**INSTRUCTION:** Copy the records from the line containing "What percentage is the 朱雀甲片（头部）" down to the line containing "Wednesday, Thursday, Tuesday, Monday, Friday", both included, word for word, and leave out the pictures.

**SOURCE RECORDS:**
== Segment start ==

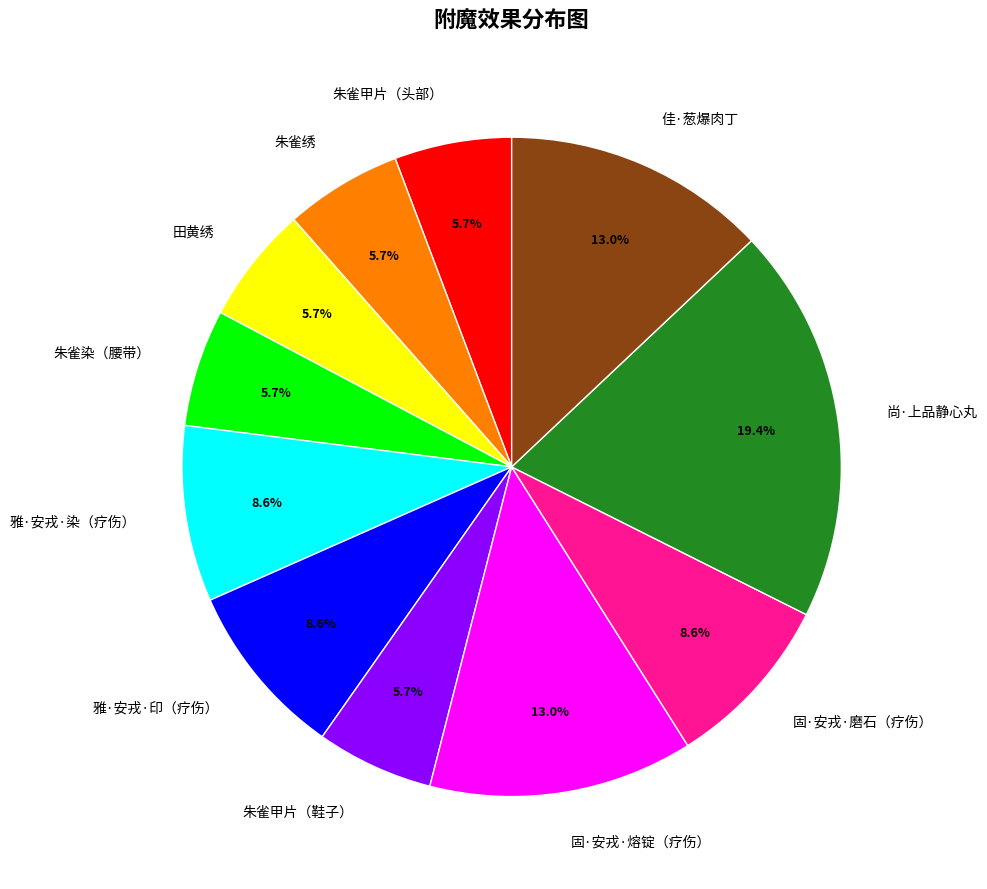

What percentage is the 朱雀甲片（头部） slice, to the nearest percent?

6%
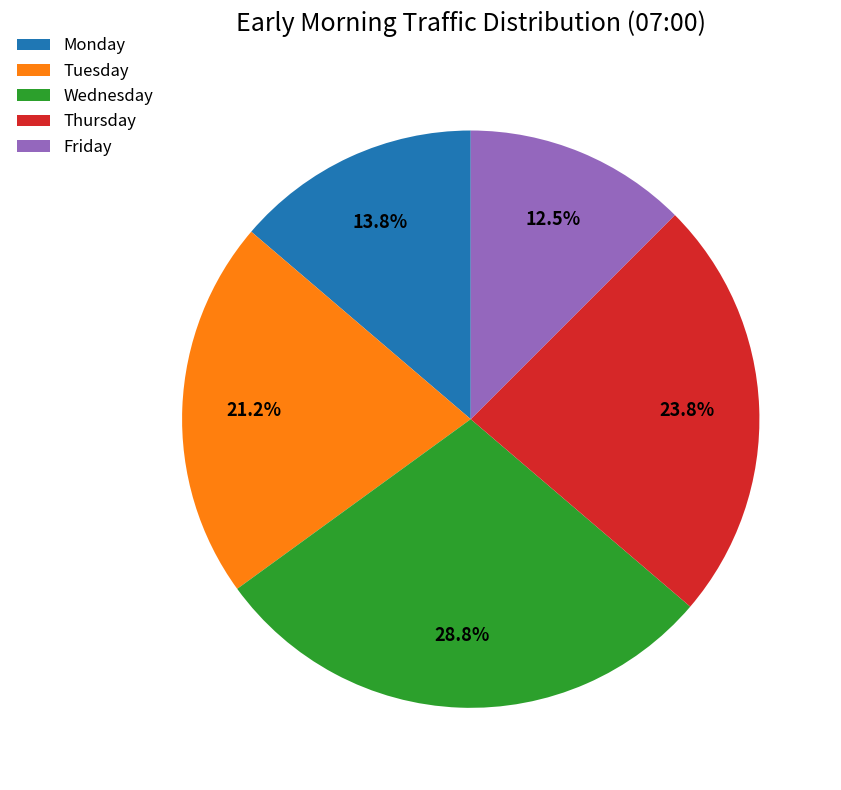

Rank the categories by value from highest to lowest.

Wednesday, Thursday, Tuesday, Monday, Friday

== Segment end ==
== Segment start ==

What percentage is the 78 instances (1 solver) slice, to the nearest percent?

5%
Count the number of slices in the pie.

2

== Segment end ==
== Segment start ==

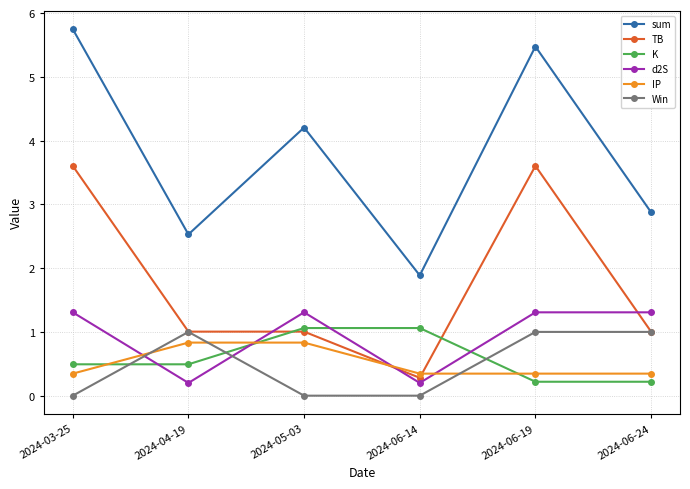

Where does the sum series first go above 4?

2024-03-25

== Segment end ==

**RESPONSE TO THIS EXERCISE:**
What percentage is the 朱雀甲片（头部） slice, to the nearest percent?

6%

Rank the categories by value from highest to lowest.

Wednesday, Thursday, Tuesday, Monday, Friday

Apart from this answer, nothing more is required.